From the tables it can be seen that for each IC the values Δ ₁ , Δ ₂ , Δ ₃ can have both negative and positive values, and Δ _{1 is} always negative. Values Δ ₂ , Δ ₃ can be both positive and negative. In the first sample, the total number of negative values of Δ ₂ and Δ _{3 is} nine (we consider zero for a negative value). In the second sample, the total number of negative values of Δ ₂ and Δ _{3 are} seven. Thus, the total number of negative values of Δ ₁ , Δ ₂ , Δ ₃ in the first sample is greater than in the second. Based on this, we conclude that the second batch is more reliable than the first.

Information sources

1. RF patent No. 2381514, G01R 31/26, publ. 02/10/2010.

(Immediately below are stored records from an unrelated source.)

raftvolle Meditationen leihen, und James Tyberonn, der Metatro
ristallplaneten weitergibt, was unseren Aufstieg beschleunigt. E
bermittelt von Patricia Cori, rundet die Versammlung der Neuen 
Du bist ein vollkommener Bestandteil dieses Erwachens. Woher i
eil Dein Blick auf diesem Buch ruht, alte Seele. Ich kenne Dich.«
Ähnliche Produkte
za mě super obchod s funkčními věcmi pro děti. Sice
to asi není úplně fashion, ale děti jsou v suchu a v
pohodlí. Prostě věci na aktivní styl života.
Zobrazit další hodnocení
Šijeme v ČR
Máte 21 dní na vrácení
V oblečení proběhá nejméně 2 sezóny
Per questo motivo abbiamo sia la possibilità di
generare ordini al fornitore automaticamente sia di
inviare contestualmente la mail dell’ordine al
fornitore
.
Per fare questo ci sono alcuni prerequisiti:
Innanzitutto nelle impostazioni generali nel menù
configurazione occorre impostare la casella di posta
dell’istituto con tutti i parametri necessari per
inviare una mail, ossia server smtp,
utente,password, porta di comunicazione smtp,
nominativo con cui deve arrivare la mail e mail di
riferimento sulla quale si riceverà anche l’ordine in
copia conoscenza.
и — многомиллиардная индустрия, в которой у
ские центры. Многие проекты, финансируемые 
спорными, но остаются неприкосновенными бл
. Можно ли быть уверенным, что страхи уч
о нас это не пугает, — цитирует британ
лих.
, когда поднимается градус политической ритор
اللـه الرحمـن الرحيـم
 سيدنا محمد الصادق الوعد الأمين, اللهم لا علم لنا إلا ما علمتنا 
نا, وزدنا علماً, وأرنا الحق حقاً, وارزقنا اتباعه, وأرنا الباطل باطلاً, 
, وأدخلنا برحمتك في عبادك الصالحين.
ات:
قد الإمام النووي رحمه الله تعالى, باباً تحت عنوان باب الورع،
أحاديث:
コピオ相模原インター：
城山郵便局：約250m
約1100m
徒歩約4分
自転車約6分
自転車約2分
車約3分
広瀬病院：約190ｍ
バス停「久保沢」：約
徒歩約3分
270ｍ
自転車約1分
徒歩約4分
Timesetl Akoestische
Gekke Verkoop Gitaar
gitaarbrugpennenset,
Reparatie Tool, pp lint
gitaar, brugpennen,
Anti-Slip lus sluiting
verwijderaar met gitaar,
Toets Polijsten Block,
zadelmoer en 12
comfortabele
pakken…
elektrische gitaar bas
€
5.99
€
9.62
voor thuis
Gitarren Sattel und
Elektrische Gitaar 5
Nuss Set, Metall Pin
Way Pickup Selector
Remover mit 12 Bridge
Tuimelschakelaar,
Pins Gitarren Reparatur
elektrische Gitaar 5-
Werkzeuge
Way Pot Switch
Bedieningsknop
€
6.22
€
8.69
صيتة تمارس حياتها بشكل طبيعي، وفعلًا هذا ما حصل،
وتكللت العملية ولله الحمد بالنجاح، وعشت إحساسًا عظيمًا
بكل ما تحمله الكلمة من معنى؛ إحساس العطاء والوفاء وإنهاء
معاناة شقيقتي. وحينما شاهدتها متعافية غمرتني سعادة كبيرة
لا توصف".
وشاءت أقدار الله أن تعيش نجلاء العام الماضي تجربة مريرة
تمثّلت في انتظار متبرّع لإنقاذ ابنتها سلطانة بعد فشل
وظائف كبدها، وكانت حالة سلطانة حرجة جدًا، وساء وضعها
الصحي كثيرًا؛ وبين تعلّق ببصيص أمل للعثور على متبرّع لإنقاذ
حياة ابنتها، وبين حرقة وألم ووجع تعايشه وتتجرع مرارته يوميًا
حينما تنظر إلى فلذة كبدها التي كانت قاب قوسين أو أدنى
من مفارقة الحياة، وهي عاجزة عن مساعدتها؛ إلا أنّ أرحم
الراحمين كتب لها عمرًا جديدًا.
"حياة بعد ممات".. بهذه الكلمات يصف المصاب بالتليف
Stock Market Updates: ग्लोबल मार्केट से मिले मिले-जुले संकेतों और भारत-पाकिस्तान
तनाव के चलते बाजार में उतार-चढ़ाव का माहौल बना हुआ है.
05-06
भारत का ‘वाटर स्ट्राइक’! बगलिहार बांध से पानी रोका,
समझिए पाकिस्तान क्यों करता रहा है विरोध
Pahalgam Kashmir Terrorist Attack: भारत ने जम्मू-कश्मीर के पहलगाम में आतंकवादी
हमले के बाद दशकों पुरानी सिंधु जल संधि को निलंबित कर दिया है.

2. RF patent No. 2386975, G01R 31/26, publ. 04/20/2010.

Claims (1)

The method of comparative tests for the reliability of batches of integrated circuits, according to which, on arbitrary identical samples from batches comprising at least 10 integrated circuits, the rms value of the low-frequency noise voltage is measured before and after exposure to five polarities by ESD of both polarities with the maximum permissible potential according to the technical specifications, to the conclusions “power - common point”, “input - power”, “output - power”, after storage under normal conditions for 72 hours and after temperature o Gigue for 2 hours at a temperature of 100 ° C, characterized in that after measuring for each IP find the values of Δ ₁ = X -X _{nach ESR,} Δ ₂ = X -X _{ESR hr,} Δ ₃ = X -X _{hr ann,} where X _beg is the rms value of the low-frequency noise voltage before exposure to ESD, X _ESR is the rms value of the low-frequency noise voltage after exposure to ESD, X _xr is the rms voltage of the low-frequency noise after storage for 72 hours, X _otzh is the rms voltage of the low-frequency noise after thermal otzh ha at a temperature T = 100 ° C, the ratio of the total number of negative values of Δ _1, Δ _2, Δ ₃ for comparative samples judged reliability IP parties.